On the cd-index and gamma-vector of S*-shellable CW-spheres

TL;DR

This paper proves that the gamma-vector of the order complex of any polytope can be realized as the f-vector of a balanced simplicial complex, advancing understanding of the combinatorial structure of polytopes and CW-spheres.

Contribution

It establishes that the gamma-vector of the order complex of polytopes is the f-vector of a balanced simplicial complex, including all polytopes, via analysis of the cd-index and S-shellable spheres.

Findings

Gamma-vector equals f-vector of a balanced simplicial complex.

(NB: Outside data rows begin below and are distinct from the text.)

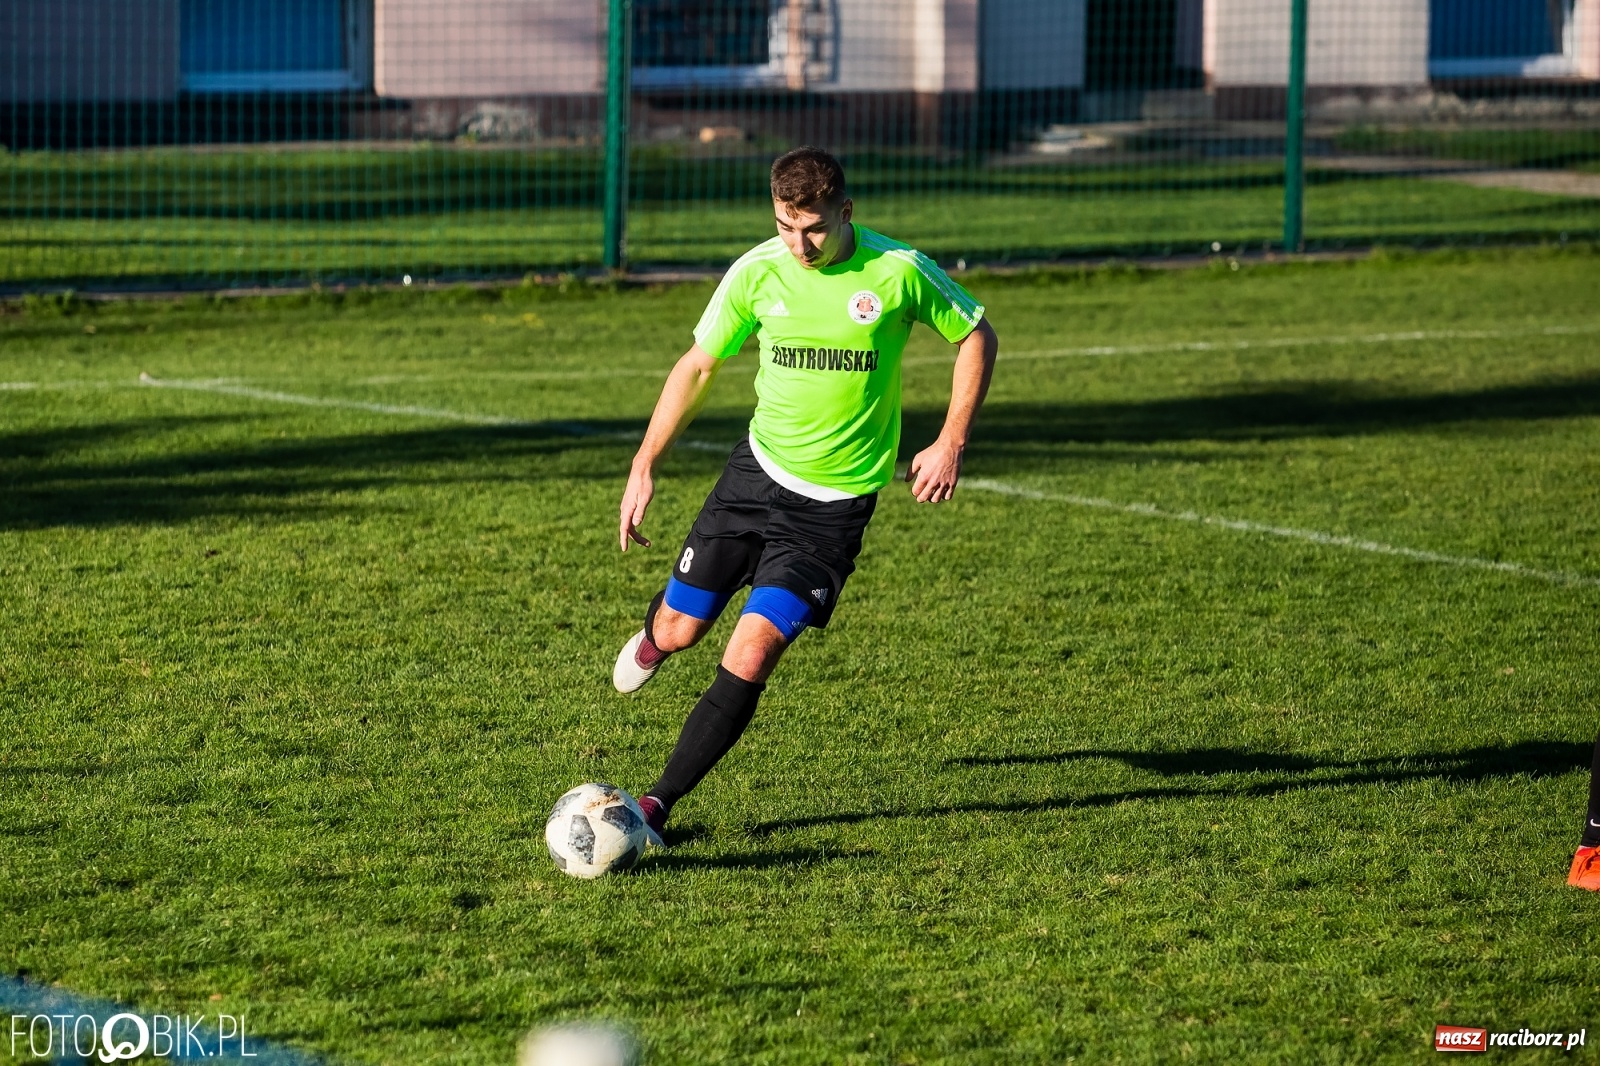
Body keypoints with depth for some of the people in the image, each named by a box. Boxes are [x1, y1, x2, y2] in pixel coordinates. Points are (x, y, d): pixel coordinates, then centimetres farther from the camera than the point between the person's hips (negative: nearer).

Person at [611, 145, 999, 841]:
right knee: (679, 631, 6)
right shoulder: (757, 273, -8)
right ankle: (654, 634, 46)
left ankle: (658, 804, -4)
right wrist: (644, 466, 1)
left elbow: (976, 336, 2)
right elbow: (698, 366, 5)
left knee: (749, 659, -14)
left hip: (836, 502, -3)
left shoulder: (898, 272, -14)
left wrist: (951, 443, -6)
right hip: (757, 471, 3)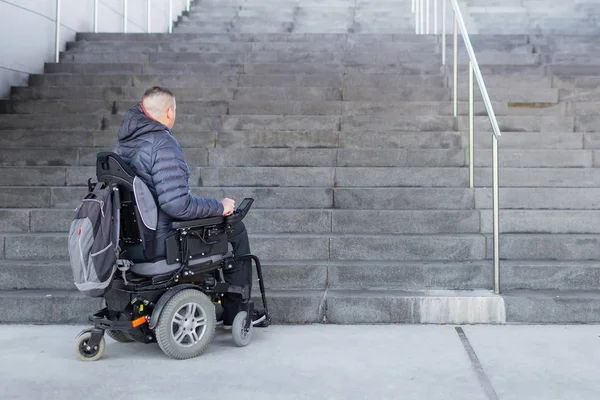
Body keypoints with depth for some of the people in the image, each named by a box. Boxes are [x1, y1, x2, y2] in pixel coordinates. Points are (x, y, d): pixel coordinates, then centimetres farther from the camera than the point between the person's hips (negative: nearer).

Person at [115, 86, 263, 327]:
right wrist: (220, 207, -15)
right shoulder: (163, 145, -22)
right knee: (235, 228, 6)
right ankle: (236, 312, 15)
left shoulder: (123, 143, 6)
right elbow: (178, 204, -29)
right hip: (162, 242, -9)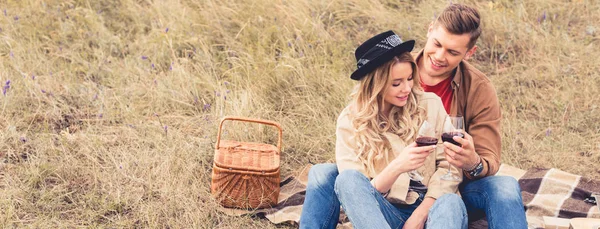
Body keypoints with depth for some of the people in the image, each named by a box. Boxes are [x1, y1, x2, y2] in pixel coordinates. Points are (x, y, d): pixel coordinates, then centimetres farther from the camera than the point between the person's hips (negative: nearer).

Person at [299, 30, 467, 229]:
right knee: (347, 179, -29)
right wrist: (397, 167, -25)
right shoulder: (351, 122, -1)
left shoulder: (430, 105, 1)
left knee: (451, 204, -34)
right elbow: (359, 192, -7)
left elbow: (449, 165, -2)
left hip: (429, 209, 0)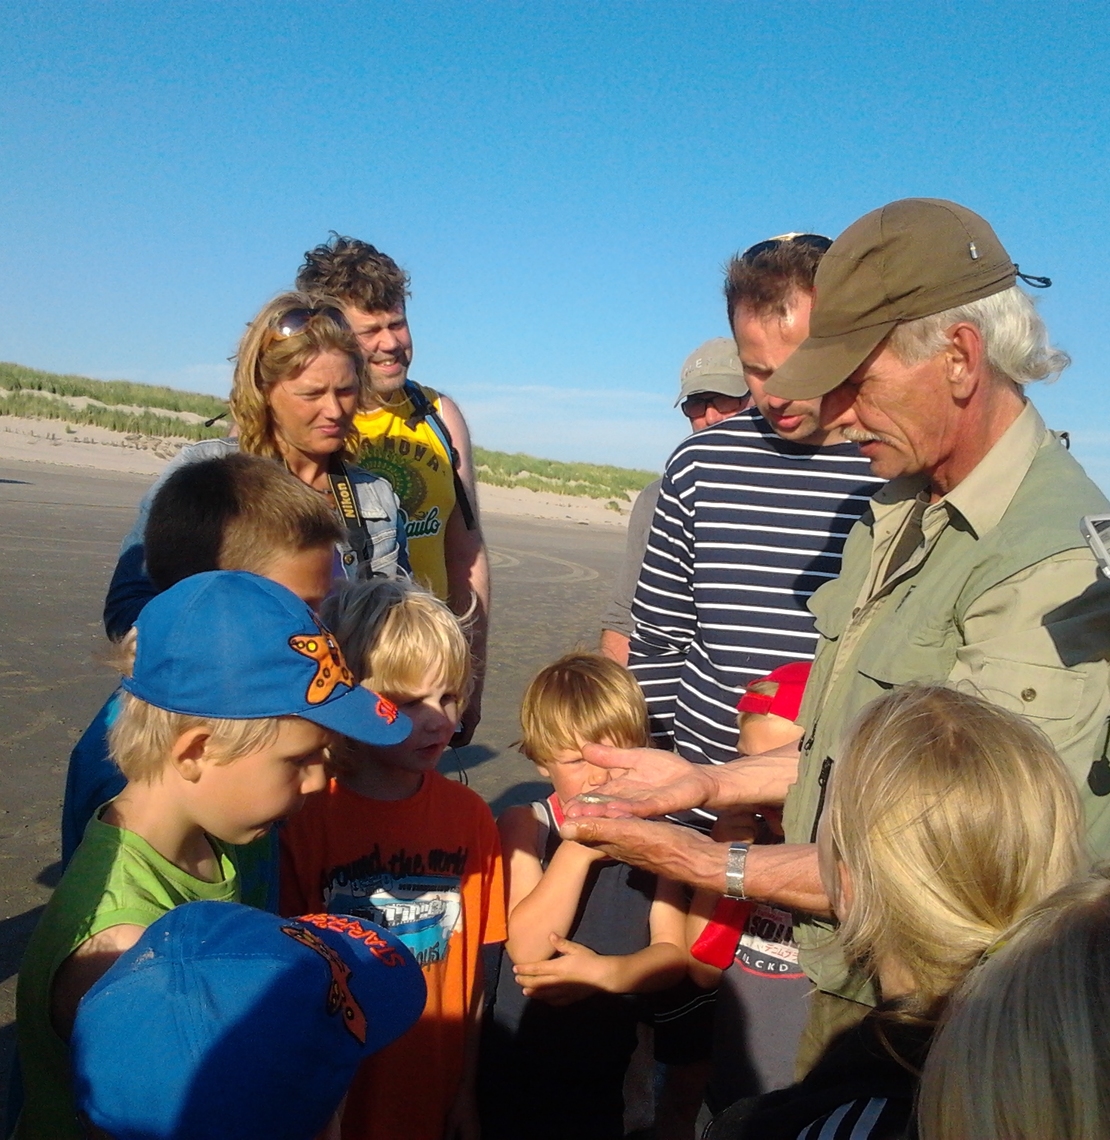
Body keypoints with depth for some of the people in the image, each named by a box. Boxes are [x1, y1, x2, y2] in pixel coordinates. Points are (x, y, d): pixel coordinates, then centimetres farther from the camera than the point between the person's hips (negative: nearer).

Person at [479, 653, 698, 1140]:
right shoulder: (524, 826, -13)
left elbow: (673, 953, -10)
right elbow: (526, 948, -23)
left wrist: (604, 971, -27)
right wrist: (577, 850, -29)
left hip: (607, 1063, 2)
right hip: (515, 1058, -1)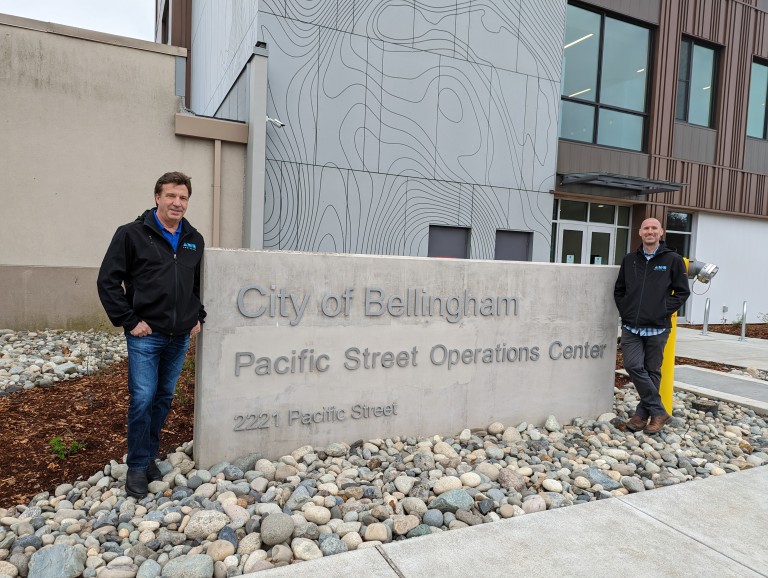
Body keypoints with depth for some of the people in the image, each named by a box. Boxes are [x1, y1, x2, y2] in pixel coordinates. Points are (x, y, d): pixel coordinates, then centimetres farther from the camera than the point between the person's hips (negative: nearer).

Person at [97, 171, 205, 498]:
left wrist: (198, 316, 11)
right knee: (142, 399, -4)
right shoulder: (132, 234, -5)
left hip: (180, 336, 5)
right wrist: (129, 321, -11)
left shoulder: (194, 240, 10)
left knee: (165, 397, 13)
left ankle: (150, 456, 29)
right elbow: (108, 280, -7)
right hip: (145, 335, -5)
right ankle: (137, 467, 12)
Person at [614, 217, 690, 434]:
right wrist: (625, 312, 5)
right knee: (633, 366, -9)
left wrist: (664, 311, -6)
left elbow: (682, 292, 3)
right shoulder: (629, 260, 10)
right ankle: (658, 412, 4)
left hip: (657, 328, -2)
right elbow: (619, 290, 16)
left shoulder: (673, 260, 1)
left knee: (652, 371, 5)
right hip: (631, 326, 2)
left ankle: (643, 413, 17)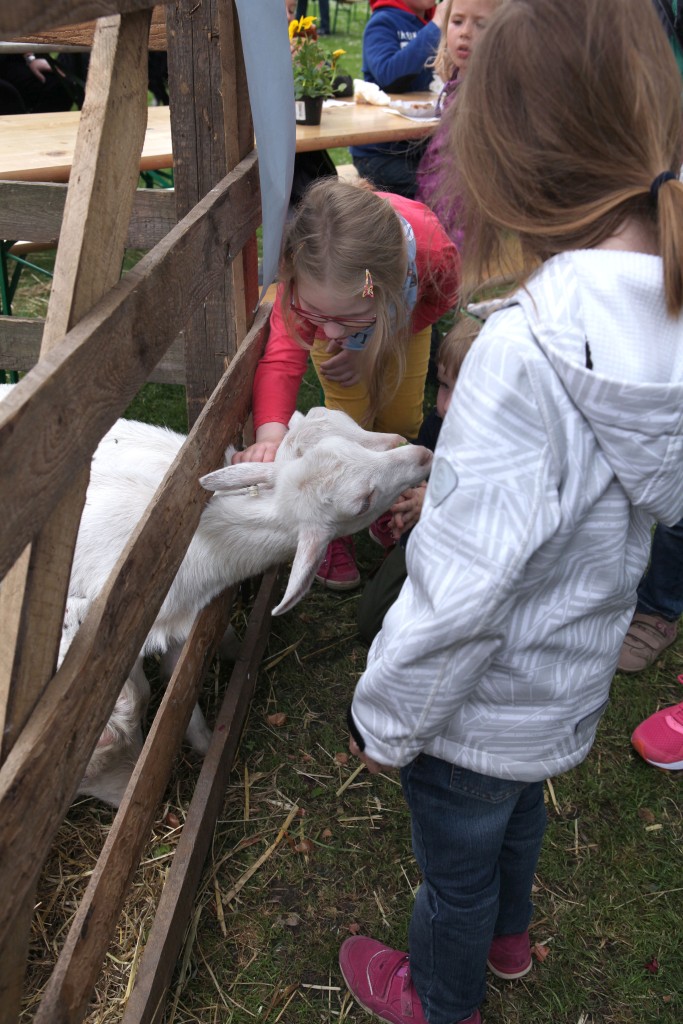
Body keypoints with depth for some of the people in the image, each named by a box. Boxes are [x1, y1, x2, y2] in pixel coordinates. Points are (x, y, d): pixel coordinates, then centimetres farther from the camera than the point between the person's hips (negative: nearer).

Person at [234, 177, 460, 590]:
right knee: (351, 420, -12)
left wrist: (369, 348, -25)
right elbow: (282, 358, -52)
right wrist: (270, 431, -72)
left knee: (401, 420, 0)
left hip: (405, 318, 1)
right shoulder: (306, 278, -47)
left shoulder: (433, 252, -45)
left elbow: (440, 300, -21)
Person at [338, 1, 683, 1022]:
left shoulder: (525, 355, -37)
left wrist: (385, 718, -15)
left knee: (457, 864, 23)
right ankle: (506, 934, 65)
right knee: (520, 810, 35)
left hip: (480, 709, -7)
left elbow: (459, 592, -32)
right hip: (574, 686, 7)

Certain parts of the cd-index are f-polynomials of colorable complexes.

Conjecture that the cd-index of a regular CW-sphere is a flag f-vector of a colored complex.

Abstract

We show that the $\gamma$-vector of the order complex of any polytope is the f-vector of a balanced simplicial complex. This is done by proving this statement for a subclass of Stanley's S-shellable spheres which includes all polytopes. The proof shows that certain parts of the cd-index, when specializing $c=1$ and considering the resulted polynomial in $d$, are the f-polynomials of simplicial complexes that can be colored with "few" colors. We conjecture that the cd-index of a regular CW-sphere is itself the flag f-vector of a colored simplicial complex in a certain sense.